Reproduce word for word the lines between those holding "Table 9. Output data of Phase 3" and "Fig. 15. This", inclusive, and nothing else from the data below.
#### DATA FOR THE TASK ####
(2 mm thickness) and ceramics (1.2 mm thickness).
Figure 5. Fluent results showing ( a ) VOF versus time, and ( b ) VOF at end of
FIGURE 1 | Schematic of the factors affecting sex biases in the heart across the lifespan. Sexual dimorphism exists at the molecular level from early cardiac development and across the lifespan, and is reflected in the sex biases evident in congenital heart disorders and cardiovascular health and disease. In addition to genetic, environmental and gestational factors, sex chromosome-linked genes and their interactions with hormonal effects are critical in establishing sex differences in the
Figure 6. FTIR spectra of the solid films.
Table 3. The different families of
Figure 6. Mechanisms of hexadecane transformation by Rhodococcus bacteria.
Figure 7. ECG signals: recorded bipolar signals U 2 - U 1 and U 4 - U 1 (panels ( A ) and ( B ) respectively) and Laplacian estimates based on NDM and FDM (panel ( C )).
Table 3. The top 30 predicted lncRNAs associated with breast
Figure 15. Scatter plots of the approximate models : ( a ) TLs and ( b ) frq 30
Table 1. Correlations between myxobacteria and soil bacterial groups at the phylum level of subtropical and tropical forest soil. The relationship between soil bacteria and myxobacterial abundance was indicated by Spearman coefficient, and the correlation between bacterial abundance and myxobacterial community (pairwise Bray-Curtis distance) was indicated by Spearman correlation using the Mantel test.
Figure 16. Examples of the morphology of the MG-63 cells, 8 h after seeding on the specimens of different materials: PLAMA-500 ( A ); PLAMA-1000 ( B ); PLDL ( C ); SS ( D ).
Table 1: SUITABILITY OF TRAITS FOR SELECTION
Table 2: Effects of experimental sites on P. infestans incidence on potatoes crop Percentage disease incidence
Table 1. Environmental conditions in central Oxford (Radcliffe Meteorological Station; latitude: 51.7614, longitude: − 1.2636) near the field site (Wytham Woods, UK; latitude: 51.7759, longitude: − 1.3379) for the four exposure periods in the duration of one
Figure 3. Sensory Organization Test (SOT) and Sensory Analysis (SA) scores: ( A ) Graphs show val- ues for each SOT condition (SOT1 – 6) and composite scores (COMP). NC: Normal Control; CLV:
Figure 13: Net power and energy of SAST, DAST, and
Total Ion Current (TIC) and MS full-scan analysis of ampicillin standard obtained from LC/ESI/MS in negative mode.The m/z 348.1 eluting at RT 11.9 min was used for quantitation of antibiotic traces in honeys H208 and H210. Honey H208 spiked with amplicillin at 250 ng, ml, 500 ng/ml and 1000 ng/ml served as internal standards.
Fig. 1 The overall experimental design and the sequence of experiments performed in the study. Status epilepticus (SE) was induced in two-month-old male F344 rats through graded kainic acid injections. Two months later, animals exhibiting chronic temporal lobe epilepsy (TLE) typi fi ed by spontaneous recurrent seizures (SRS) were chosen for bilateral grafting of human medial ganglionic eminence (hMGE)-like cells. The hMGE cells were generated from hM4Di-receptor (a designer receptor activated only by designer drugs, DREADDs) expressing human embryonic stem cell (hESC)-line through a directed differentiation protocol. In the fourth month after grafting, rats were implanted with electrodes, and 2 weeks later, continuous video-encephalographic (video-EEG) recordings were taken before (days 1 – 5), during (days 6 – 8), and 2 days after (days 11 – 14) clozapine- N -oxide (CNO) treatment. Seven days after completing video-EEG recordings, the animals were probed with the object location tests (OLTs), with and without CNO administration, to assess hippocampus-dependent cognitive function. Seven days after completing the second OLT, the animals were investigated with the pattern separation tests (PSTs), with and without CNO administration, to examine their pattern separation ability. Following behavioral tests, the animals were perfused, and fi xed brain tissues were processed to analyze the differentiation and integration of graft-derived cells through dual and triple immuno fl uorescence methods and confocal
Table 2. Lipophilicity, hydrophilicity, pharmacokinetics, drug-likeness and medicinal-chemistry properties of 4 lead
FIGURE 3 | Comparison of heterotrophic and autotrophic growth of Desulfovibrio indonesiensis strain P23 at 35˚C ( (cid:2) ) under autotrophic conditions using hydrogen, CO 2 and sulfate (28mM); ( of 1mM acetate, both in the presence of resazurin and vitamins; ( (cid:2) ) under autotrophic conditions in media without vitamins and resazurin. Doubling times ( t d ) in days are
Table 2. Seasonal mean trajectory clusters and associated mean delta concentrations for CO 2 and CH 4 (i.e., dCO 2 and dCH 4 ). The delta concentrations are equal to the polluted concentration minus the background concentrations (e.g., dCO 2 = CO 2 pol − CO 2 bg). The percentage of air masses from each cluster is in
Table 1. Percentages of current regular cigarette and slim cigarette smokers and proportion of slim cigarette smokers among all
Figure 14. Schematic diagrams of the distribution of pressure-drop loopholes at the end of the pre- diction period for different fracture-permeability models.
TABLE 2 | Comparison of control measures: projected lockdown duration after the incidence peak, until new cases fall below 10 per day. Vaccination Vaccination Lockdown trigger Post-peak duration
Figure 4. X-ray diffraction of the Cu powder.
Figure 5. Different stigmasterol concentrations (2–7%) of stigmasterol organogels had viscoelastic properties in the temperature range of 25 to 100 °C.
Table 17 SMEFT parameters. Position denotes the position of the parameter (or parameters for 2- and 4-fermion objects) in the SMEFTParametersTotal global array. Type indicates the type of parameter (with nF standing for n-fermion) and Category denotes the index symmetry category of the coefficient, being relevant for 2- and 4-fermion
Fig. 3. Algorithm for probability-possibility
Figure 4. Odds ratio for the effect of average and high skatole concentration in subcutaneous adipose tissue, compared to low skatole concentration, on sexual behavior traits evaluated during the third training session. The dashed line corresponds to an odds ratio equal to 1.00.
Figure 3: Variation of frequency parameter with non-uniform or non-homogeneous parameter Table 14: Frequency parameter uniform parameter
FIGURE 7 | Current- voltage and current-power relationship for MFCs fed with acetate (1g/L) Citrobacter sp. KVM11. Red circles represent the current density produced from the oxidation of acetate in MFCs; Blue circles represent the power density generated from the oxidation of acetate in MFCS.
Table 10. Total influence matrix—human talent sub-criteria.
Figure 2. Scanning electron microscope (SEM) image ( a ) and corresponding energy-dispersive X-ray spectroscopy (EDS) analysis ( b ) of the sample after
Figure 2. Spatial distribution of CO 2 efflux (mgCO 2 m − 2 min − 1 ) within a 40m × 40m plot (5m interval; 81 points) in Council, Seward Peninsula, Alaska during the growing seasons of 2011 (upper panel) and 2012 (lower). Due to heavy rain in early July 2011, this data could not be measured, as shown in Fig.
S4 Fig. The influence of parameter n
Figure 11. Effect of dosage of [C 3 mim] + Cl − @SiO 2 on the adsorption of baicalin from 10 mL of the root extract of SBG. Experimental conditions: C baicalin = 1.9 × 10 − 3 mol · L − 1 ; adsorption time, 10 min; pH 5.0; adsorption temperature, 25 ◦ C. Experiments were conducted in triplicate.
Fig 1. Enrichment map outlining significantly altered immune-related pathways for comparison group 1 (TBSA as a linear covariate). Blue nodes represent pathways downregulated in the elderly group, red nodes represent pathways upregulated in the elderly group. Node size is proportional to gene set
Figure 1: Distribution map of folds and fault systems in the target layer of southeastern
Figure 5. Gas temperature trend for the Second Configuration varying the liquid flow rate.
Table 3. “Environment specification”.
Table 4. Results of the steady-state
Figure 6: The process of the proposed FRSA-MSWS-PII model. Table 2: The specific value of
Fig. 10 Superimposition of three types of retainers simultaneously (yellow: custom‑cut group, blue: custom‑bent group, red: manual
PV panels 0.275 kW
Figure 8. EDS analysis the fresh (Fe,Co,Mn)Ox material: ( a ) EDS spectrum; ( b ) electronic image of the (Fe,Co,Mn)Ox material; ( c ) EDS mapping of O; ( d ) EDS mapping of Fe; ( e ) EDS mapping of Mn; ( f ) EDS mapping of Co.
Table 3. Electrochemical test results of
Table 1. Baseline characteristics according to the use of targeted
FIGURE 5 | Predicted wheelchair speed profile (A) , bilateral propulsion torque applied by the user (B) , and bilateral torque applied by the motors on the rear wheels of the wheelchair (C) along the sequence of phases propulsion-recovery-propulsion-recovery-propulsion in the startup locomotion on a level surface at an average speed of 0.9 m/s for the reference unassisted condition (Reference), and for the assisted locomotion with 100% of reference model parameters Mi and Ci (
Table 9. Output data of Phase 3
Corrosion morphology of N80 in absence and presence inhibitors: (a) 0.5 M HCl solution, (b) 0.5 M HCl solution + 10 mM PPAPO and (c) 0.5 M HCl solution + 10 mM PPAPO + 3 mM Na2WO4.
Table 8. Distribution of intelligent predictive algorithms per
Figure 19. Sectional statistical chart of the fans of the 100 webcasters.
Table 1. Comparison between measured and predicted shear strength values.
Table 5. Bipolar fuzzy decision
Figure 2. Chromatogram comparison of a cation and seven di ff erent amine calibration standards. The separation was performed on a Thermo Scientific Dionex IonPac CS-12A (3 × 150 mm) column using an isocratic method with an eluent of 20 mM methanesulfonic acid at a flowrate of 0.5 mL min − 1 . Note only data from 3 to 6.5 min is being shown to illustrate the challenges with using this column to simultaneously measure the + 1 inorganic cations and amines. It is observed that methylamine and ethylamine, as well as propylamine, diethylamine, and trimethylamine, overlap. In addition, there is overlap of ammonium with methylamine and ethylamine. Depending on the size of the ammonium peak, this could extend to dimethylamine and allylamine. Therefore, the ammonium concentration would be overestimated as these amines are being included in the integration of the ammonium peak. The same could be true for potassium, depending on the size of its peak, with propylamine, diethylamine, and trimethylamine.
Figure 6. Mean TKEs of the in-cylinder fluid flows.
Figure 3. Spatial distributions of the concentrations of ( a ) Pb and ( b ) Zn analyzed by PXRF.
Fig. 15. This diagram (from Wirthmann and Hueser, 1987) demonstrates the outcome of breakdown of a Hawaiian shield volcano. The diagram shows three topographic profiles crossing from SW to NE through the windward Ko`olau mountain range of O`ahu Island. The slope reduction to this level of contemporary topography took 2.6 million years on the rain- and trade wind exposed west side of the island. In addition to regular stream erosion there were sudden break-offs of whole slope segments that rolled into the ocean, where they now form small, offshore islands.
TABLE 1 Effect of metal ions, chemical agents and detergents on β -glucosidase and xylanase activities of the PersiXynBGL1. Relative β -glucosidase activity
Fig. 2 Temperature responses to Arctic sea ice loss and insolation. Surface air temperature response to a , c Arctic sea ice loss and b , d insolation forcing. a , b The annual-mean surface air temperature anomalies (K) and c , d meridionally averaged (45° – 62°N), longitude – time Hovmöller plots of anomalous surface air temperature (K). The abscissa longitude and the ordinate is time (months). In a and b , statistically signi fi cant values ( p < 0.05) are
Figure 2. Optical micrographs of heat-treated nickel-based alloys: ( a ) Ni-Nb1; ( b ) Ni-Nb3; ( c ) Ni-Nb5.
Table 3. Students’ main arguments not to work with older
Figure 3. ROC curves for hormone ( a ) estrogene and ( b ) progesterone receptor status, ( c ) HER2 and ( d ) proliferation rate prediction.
####
_WORKED SOLUTION_:
Table 9. Output data of Phase 3
Corrosion morphology of N80 in absence and presence inhibitors: (a) 0.5 M HCl solution, (b) 0.5 M HCl solution + 10 mM PPAPO and (c) 0.5 M HCl solution + 10 mM PPAPO + 3 mM Na2WO4.
Table 8. Distribution of intelligent predictive algorithms per
Figure 19. Sectional statistical chart of the fans of the 100 webcasters.
Table 1. Comparison between measured and predicted shear strength values.
Table 5. Bipolar fuzzy decision
Figure 2. Chromatogram comparison of a cation and seven di ff erent amine calibration standards. The separation was performed on a Thermo Scientific Dionex IonPac CS-12A (3 × 150 mm) column using an isocratic method with an eluent of 20 mM methanesulfonic acid at a flowrate of 0.5 mL min − 1 . Note only data from 3 to 6.5 min is being shown to illustrate the challenges with using this column to simultaneously measure the + 1 inorganic cations and amines. It is observed that methylamine and ethylamine, as well as propylamine, diethylamine, and trimethylamine, overlap. In addition, there is overlap of ammonium with methylamine and ethylamine. Depending on the size of the ammonium peak, this could extend to dimethylamine and allylamine. Therefore, the ammonium concentration would be overestimated as these amines are being included in the integration of the ammonium peak. The same could be true for potassium, depending on the size of its peak, with propylamine, diethylamine, and trimethylamine.
Figure 6. Mean TKEs of the in-cylinder fluid flows.
Figure 3. Spatial distributions of the concentrations of ( a ) Pb and ( b ) Zn analyzed by PXRF.
Fig. 15. This diagram (from Wirthmann and Hueser, 1987) demonstrates the outcome of breakdown of a Hawaiian shield volcano. The diagram shows three topographic profiles crossing from SW to NE through the windward Ko`olau mountain range of O`ahu Island. The slope reduction to this level of contemporary topography took 2.6 million years on the rain- and trade wind exposed west side of the island. In addition to regular stream erosion there were sudden break-offs of whole slope segments that rolled into the ocean, where they now form small, offshore islands.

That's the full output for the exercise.